>> START
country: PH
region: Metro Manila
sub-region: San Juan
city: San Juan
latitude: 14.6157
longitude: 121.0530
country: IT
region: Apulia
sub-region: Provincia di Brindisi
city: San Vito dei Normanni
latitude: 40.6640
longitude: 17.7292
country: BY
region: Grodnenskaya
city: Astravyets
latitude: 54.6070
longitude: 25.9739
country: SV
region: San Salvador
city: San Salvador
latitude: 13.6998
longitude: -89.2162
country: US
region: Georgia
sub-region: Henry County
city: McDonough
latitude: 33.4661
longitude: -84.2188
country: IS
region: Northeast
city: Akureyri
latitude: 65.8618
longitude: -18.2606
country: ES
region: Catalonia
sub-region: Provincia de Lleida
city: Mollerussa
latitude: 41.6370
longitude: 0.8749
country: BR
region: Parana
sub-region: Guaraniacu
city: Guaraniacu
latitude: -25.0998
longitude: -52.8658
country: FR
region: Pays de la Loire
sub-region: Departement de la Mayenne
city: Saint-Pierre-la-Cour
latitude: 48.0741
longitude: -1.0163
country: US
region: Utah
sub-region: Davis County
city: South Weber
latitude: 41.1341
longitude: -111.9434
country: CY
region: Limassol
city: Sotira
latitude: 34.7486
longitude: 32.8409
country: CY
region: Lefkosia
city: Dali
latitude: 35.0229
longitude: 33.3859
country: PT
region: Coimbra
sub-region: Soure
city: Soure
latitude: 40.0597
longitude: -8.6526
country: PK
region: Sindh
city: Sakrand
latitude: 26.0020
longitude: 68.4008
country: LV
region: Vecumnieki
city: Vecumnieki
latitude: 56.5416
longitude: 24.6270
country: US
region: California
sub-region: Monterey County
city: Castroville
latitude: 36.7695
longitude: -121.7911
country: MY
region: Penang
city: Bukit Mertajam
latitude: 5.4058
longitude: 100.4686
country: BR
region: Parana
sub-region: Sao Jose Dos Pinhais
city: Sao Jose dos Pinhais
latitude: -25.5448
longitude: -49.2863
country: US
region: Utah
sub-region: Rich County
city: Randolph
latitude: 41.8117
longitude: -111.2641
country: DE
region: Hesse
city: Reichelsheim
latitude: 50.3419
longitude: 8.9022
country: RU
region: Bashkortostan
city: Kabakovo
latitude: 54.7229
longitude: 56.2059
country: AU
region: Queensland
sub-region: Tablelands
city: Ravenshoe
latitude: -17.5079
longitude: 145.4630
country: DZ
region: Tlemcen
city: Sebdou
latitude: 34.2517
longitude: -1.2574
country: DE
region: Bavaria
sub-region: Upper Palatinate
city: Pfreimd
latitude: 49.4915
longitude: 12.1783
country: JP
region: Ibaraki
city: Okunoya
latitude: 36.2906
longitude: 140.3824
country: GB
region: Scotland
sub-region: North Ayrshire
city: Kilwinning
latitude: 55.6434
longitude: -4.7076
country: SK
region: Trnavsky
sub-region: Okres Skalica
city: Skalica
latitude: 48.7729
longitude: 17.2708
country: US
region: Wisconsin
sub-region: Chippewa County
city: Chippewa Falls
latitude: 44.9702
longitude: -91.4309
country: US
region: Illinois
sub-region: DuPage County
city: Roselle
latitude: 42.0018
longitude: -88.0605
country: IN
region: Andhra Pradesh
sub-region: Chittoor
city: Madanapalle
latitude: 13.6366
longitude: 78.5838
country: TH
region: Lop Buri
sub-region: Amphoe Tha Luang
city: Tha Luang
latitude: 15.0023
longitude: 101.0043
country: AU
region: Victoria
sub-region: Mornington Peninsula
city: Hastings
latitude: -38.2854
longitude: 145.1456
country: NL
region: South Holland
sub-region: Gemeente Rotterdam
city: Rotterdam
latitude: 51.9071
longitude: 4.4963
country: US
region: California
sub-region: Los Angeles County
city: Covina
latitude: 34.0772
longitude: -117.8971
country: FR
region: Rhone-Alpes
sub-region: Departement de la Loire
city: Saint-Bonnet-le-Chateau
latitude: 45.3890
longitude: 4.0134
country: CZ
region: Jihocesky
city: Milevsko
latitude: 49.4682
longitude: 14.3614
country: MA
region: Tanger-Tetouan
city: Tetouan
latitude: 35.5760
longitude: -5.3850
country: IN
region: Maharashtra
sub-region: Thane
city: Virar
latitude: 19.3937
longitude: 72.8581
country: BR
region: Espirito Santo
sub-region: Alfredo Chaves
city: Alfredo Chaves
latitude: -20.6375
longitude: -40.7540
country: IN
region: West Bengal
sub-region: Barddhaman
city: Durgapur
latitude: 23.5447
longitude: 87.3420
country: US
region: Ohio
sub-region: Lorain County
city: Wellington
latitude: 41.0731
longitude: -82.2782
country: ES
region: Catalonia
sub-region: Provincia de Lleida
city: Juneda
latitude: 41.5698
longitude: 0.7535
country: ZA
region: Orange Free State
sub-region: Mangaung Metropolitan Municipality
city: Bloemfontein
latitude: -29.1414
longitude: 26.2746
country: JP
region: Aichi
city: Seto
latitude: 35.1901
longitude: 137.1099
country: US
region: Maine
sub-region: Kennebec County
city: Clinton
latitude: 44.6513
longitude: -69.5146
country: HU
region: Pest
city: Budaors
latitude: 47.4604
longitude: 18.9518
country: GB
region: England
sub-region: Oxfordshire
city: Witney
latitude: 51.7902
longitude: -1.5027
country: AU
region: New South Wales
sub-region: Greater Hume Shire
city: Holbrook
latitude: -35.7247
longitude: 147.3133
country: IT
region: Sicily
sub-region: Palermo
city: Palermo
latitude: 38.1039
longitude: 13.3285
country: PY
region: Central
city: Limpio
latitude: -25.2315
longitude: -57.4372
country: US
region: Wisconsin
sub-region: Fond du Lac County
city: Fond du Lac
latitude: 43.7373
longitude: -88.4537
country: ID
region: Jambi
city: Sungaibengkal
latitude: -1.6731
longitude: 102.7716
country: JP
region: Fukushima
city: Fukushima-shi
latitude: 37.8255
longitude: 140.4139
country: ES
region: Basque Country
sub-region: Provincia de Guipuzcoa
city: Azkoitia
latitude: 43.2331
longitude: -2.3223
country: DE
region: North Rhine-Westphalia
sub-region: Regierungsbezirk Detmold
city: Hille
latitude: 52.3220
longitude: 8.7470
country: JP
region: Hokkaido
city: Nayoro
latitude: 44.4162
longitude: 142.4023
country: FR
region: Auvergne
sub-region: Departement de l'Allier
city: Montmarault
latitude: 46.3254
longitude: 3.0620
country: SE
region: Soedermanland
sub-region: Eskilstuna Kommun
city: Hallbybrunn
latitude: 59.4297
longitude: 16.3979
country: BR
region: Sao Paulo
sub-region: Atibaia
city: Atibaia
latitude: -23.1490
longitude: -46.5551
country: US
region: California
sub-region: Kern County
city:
>> END
▶ Exercise details
Starting at the first line of the material and ending at the line that contains "region: Queensland", render each line as one string in a JSON list, leaving out any blank lines.

▶ Written solution
[
  "country: PH",
  "region: Metro Manila",
  "sub-region: San Juan",
  "city: San Juan",
  "latitude: 14.6157",
  "longitude: 121.0530",
  "country: IT",
  "region: Apulia",
  "sub-region: Provincia di Brindisi",
  "city: San Vito dei Normanni",
  "latitude: 40.6640",
  "longitude: 17.7292",
  "country: BY",
  "region: Grodnenskaya",
  "city: Astravyets",
  "latitude: 54.6070",
  "longitude: 25.9739",
  "country: SV",
  "region: San Salvador",
  "city: San Salvador",
  "latitude: 13.6998",
  "longitude: -89.2162",
  "country: US",
  "region: Georgia",
  "sub-region: Henry County",
  "city: McDonough",
  "latitude: 33.4661",
  "longitude: -84.2188",
  "country: IS",
  "region: Northeast",
  "city: Akureyri",
  "latitude: 65.8618",
  "longitude: -18.2606",
  "country: ES",
  "region: Catalonia",
  "sub-region: Provincia de Lleida",
  "city: Mollerussa",
  "latitude: 41.6370",
  "longitude: 0.8749",
  "country: BR",
  "region: Parana",
  "sub-region: Guaraniacu",
  "city: Guaraniacu",
  "latitude: -25.0998",
  "longitude: -52.8658",
  "country: FR",
  "region: Pays de la Loire",
  "sub-region: Departement de la Mayenne",
  "city: Saint-Pierre-la-Cour",
  "latitude: 48.0741",
  "longitude: -1.0163",
  "country: US",
  "region: Utah",
  "sub-region: Davis County",
  "city: South Weber",
  "latitude: 41.1341",
  "longitude: -111.9434",
  "country: CY",
  "region: Limassol",
  "city: Sotira",
  "latitude: 34.7486",
  "longitude: 32.8409",
  "country: CY",
  "region: Lefkosia",
  "city: Dali",
  "latitude: 35.0229",
  "longitude: 33.3859",
  "country: PT",
  "region: Coimbra",
  "sub-region: Soure",
  "city: Soure",
  "latitude: 40.0597",
  "longitude: -8.6526",
  "country: PK",
  "region: Sindh",
  "city: Sakrand",
  "latitude: 26.0020",
  "longitude: 68.4008",
  "country: LV",
  "region: Vecumnieki",
  "city: Vecumnieki",
  "latitude: 56.5416",
  "longitude: 24.6270",
  "country: US",
  "region: California",
  "sub-region: Monterey County",
  "city: Castroville",
  "latitude: 36.7695",
  "longitude: -121.7911",
  "country: MY",
  "region: Penang",
  "city: Bukit Mertajam",
  "latitude: 5.4058",
  "longitude: 100.4686",
  "country: BR",
  "region: Parana",
  "sub-region: Sao Jose Dos Pinhais",
  "city: Sao Jose dos Pinhais",
  "latitude: -25.5448",
  "longitude: -49.2863",
  "country: US",
  "region: Utah",
  "sub-region: Rich County",
  "city: Randolph",
  "latitude: 41.8117",
  "longitude: -111.2641",
  "country: DE",
  "region: Hesse",
  "city: Reichelsheim",
  "latitude: 50.3419",
  "longitude: 8.9022",
  "country: RU",
  "region: Bashkortostan",
  "city: Kabakovo",
  "latitude: 54.7229",
  "longitude: 56.2059",
  "country: AU",
  "region: Queensland"
]